Wednesday, May 20, 2009

Calimity Stories

Posquotank River
No LL

Calamities can happen to anyone, cruisers or not. I can't say for sure if cruising carries more risks than not cruising. I can however, recognize and fret over true stories of calamities that befall our fellow cruisers.

The first story was sent to us by blog reader Kerry R. It comes from news-journalonline.com

May 19, 2009

Sailboat pushed onto beach after anchor line breaks

By MARK I. JOHNSON
Staff Writer

NEW SMYRNA BEACH – A couple escaped injury when their 38-foot sailboat broke loose of its anchor and washed ashore this morning.

Steven and Michelle Lai-fook, ages unavailable, were on their way to St. Augustine aboard the Jacksonville-based Island Witch when they lost their engine and a sail at about 1:30 a.m.,

U.S. Coast Guard Sr. Chief Petty Officer Bon Cantrell said.

He said Station Ponce de Leon Inlet received a distress call from the sailboat’s crew and immediately launched its 47-foot rescue boat.

The Coast Guard crew encountered 10-foot seas as they headed out the inlet and it was quickly determined it would be unsafe to try to tow the sailboat to shore, the senior chief said. A helicopter was called in from Savannah, Ga., and the Lai-fooks were told to anchor and wait. The plan was to airlift the crew off the boat and leave it anchored until seas calmed.

"Just before the helicopter arrived, the anchor line parted and the sailboat beached," Cantrell said. "It surfed right in. Everyone was OK."

The boat came ashore near Starfish Avenue in Bethune Beach shortly after 6 a.m..

Cantrell said the Island Witch was sailing from the Bahamas and the Lai-fooks originally planned on stopping in Fort Pierce, but the weather was so nice they decided to continue on to St. Augustine and were caught by the storm.

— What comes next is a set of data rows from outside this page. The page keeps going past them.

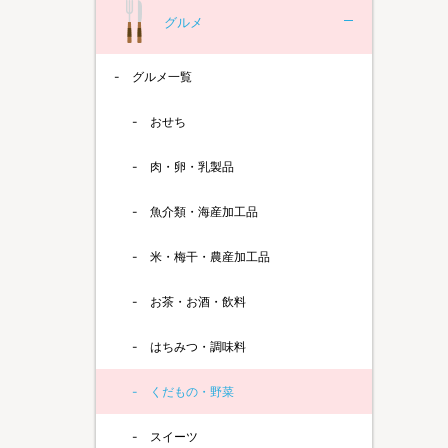
グルメ
グルメ一覧
おせち
肉・卵・乳製品
魚介類・海産加工品
米・梅干・農産加工品
お茶・お酒・飲料
はちみつ・調味料
くだもの・野菜
スイーツ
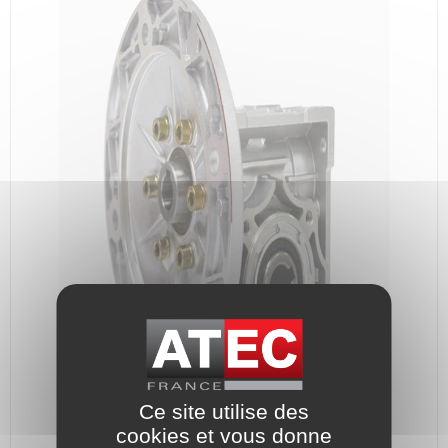
Ce site utilise des
cookies et vous donne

The second story came from cruisersnet.com

The boat in question was a 38-foot Carver, moored to the marina's outer face dock. The live-aboard couple/owners were off shopping in the downtown business district when another cruiser noticed smoke rising from the Carver. He ran down the dock with a fire extinguisher from his vessel, only to discover "black smoke" and that the fire had gone too far to be put out with a fire extinguisher. The cruiser then warned other boaters on the dock, and some evacuated, but, at some point, the gasoline powerd Carver began to have "explosions." Some people were trapped at the far end of the dock, but everyone was eventually dinghied to safety. One marina employee was sent to the hospital to be treated for smoke inhalation.

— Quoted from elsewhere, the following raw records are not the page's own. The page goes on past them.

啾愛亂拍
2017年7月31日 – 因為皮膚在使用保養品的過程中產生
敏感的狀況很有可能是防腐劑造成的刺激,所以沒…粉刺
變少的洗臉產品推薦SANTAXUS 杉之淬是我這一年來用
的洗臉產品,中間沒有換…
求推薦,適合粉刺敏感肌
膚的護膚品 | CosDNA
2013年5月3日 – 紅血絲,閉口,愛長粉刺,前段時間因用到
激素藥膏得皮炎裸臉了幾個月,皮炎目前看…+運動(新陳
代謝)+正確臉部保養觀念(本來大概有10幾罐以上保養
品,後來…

According to boat owner Robin Kallberg, 32, the couple had stopped at Fernandina Beach on a trip from Fort Lauderdale to Wilmington, N.C., where her husband, Michael, 26, was starting his new job at Camp LeJeune. A sergeant, he has been in the Marine Corps for nine years.

See pictures of the fire here.

Our hearts go out to the victims of both calamities.